> Saved entries
....
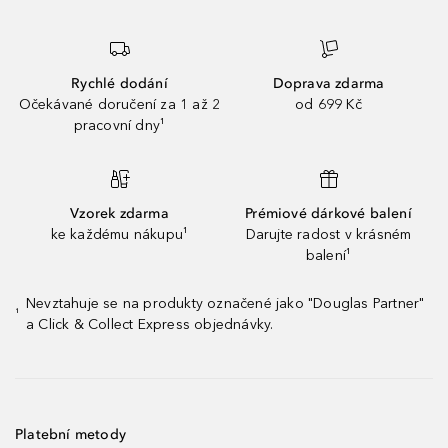
Rychlé dodání
Doprava zdarma
Očekávané doručení za 1 až 2
od 699 Kč
pracovní dny¹
Vzorek zdarma
Prémiové dárkové balení
ke každému nákupu¹
Darujte radost v krásném
balení¹
Nevztahuje se na produkty označené jako "Douglas Partner"
¹
a Click & Collect Express objednávky.
Platební metody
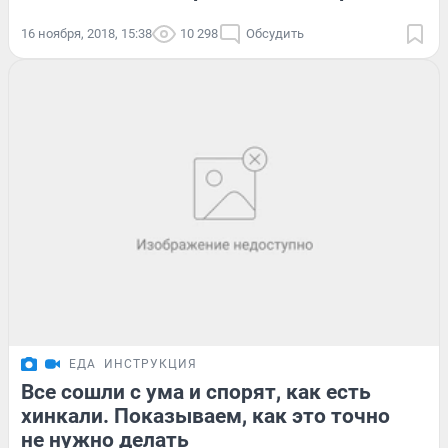
16 ноября, 2018, 15:38
10 298
Обсудить
ЕДА
ИНСТРУКЦИЯ
Все сошли с ума и спорят, как есть
хинкали. Показываем, как это точно
не нужно делать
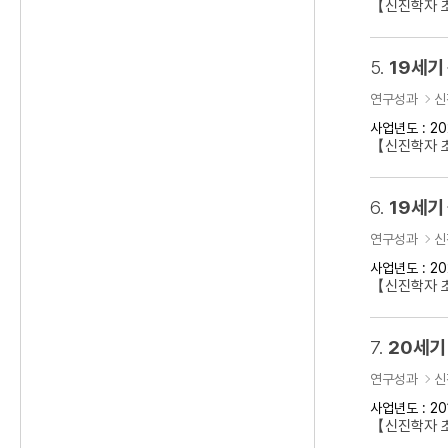
【신진학자 초
5.
19세기
연구성과
신
사업년도 : 20
【신진학자 
6.
19세기
연구성과
신
사업년도 : 20
【신진학자 초
7.
20세기
연구성과
신
사업년도 : 20
【신진학자 초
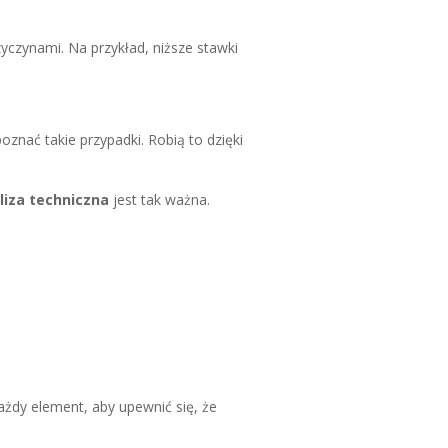
yczynami. Na przykład, niższe stawki
znać takie przypadki. Robią to dzięki
liza techniczna
jest tak ważna.
ażdy element, aby upewnić się, że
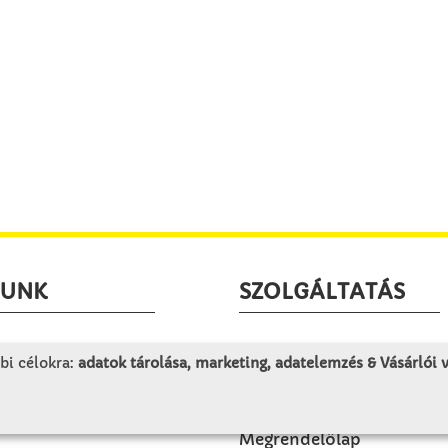
LUNK
SZOLGÁLTATÁS
togatás
Minden egy pillantásra!
bi célokra:
adatok tárolása, marketing, adatelemzés & Vásárlói
rténet
Kézműves tippek
olat
Katalógusok és magazino
Megrendelőlap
....
> Exercise aim
In the records above, find the line that contains "Vzorek zdarma" and retype it and all lines after it exactly, leaving out any pictures.

> Answer to this problem
Vzorek zdarma
Prémiové dárkové balení
ke každému nákupu¹
Darujte radost v krásném
balení¹
Nevztahuje se na produkty označené jako "Douglas Partner"
¹
a Click & Collect Express objednávky.
Platební metody
16 ноября, 2018, 15:38
10 298
Обсудить
ЕДА
ИНСТРУКЦИЯ
Все сошли с ума и спорят, как есть
хинкали. Показываем, как это точно
не нужно делать
【신진학자 초
5.
19세기
연구성과
신
사업년도 : 20
【신진학자 
6.
19세기
연구성과
신
사업년도 : 20
【신진학자 초
7.
20세기
연구성과
신
사업년도 : 20
【신진학자 초
yczynami. Na przykład, niższe stawki
znać takie przypadki. Robią to dzięki
liza techniczna
jest tak ważna.
ażdy element, aby upewnić się, że
LUNK
SZOLGÁLTATÁS
togatás
Minden egy pillantásra!
bi célokra:
adatok tárolása, marketing, adatelemzés & Vásárlói
rténet
Kézműves tippek
olat
Katalógusok és magazino
Megrendelőlap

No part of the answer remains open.